People who have wear and tear changes in their neck resulting in pressure on the spinal cord or nerve roots have a 20% risk of developing problems with other discs in the neck within ten years of their operation.
This operation has a mixed effect on neck pain. Sometimes neck pain improves, in a small number of people it will be worse, in the majority it will remain unchanged. Neck pain includes that felt over the shoulders, neck, back of the head, between the shoulder blades and sometimes over the scalp to the forehead. Many people experience a worsening or new pain between the shoulder blades. This will settle down in the vast majority of people.
Most people are admitted on the day of surgery and can expect to go home the following day. The operation usually takes an hour to perform. We get you up as soon as you are able and you are able to go home as soon as you are comfortable, usually the same day. This is generally not a very painful operation, but some people will experience some discomfort at the back of the neck, but no collar is required.

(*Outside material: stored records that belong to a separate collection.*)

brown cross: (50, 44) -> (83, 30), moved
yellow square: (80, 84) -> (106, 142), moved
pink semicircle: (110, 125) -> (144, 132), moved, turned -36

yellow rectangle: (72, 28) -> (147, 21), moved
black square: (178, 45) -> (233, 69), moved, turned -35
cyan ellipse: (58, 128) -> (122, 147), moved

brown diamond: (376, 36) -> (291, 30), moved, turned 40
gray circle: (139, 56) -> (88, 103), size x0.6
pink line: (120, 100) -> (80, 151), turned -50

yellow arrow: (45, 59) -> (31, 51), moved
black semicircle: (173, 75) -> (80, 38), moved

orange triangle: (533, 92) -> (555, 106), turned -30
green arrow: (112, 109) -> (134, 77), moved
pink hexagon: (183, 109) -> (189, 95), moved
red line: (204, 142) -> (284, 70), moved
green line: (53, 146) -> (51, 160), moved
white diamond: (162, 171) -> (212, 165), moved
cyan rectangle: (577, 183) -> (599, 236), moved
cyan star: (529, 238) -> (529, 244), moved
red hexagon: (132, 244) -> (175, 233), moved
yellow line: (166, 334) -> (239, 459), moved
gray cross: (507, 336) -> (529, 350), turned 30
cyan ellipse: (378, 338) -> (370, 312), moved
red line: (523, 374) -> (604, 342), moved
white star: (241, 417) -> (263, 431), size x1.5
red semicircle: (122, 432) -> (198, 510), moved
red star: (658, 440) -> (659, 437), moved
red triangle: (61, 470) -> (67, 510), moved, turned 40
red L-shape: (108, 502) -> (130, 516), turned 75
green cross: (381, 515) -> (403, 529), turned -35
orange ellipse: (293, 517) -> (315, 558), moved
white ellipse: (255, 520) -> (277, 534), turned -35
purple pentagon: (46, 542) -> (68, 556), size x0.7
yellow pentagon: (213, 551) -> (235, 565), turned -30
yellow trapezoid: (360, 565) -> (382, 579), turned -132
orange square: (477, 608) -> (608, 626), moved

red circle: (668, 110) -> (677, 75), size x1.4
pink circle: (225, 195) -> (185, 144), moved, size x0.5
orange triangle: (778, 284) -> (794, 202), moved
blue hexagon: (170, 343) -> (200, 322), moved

The recuperation period varies between people but on average is 6-12 weeks. During this time we encourage people to walk as much as possible, lie as much as possible but to only sit for limited periods (20-30 minutes). You should refrain from driving for 2-3 weeks, longer if you are still in pain. You will be given a set of exercises to do at home after discharge but I do not routinely recommend any further physiotherapy at this early stage. At the 2-3 month stage dependent upon your overall health and mobility you could be thinking about taking some more vigorous exercise. Walking, swimming, aerobic classes are all very suitable but please avoid contact sports, rowing machines and lifting weights! Physiotherapy can help if you are having difficulties at this stage.